I haven't laughed this hard in a long time. Thanks.


----------



## Knoxienne (Mar 13, 2009)

SolaScriptura said:


> This evening we did our family devotions as usual. About 15 seconds after we finished, my 8-year old son says to me, "Dad, I was thinking. If I was walking in the woods and a polar bear attacked me, we could just kill it by blasting it with the cannon from a tank."
> 
> My response, "You didn't pay attention during devotions at all, did you?"
> 
> ...



What a sweet boy! He sounds like a delight.


----------



## kalawine (Mar 13, 2009)

SolaScriptura said:


> This evening we did our family devotions as usual. About 15 seconds after we finished, my 8-year old son says to me, "Dad, I was thinking. If I was walking in the woods and a polar bear attacked me, we could just kill it by blasting it with the cannon from a tank."
> 
> My response, "You didn't pay attention during devotions at all, did you?"
> 
> ...



What pure, unadulterated honesty!


----------



## nicnap (Mar 13, 2009)

Athaleyah said:


> Considering the frequency and severity of polar bear attacks in North Carolina, this is indeed a pressing matter.
> 
> This reminds me a little of some of the children's prayer requests at the end of the Catechism Club. There are a couple of boys that come up with the wierdest stuff. Most prayer requests are like "Pray for my daddy to have a safe trip home from his business trip." and "My grandma is sick." Then out of nowhere we get, "Please pray that no terrorists blow up any trains this week."

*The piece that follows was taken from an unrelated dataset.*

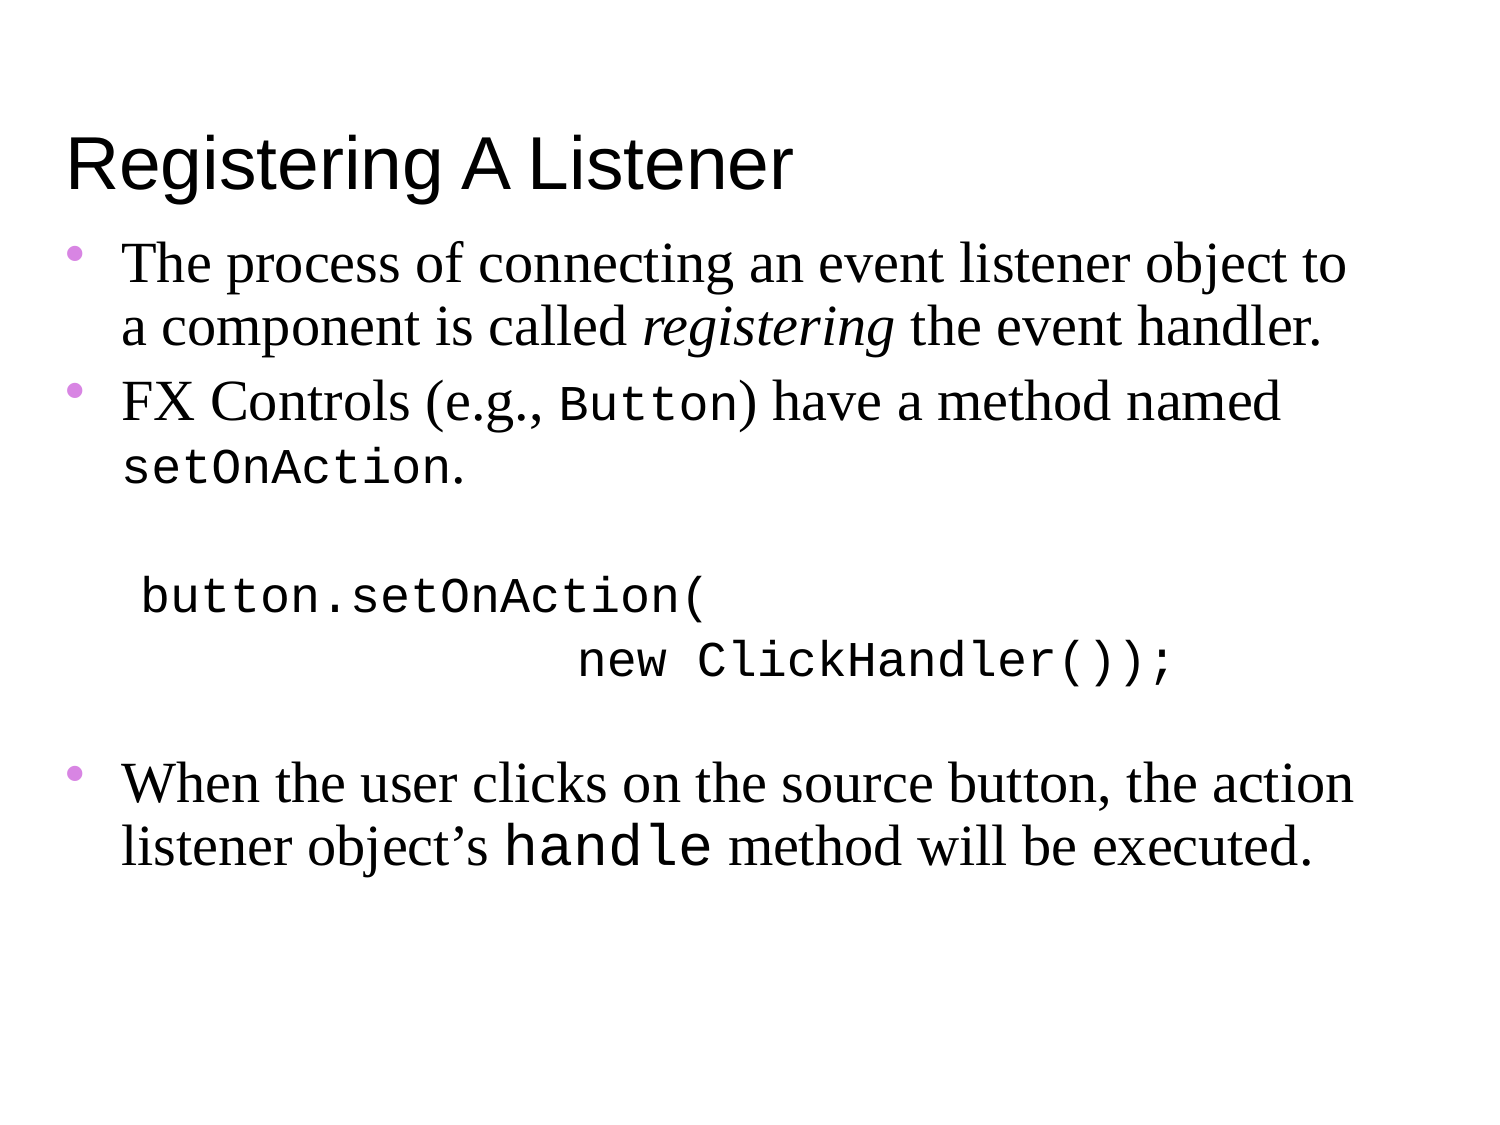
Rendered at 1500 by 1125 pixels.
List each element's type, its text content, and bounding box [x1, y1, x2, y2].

By the way, Ben, your son is too cute.


----------



## PresbyDane (Mar 13, 2009)




----------



## Timothy William (Mar 13, 2009)

Athaleyah said:


> Considering the frequency and severity of polar bear attacks in North Carolina, this is indeed a pressing matter.



I have it on good authority that all polar bear attacks in North Carolina are very severe indeed. 



Poimen said:


> > my mind kept tempting me to think
> 
> 
> 
> I will be using that one in the future.



My mind keeps tempting me to fall asleep; still, each to their own.


----------



## lynnie (Mar 13, 2009)

He must watch "Lost."


----------



## Sven (Mar 13, 2009)




----------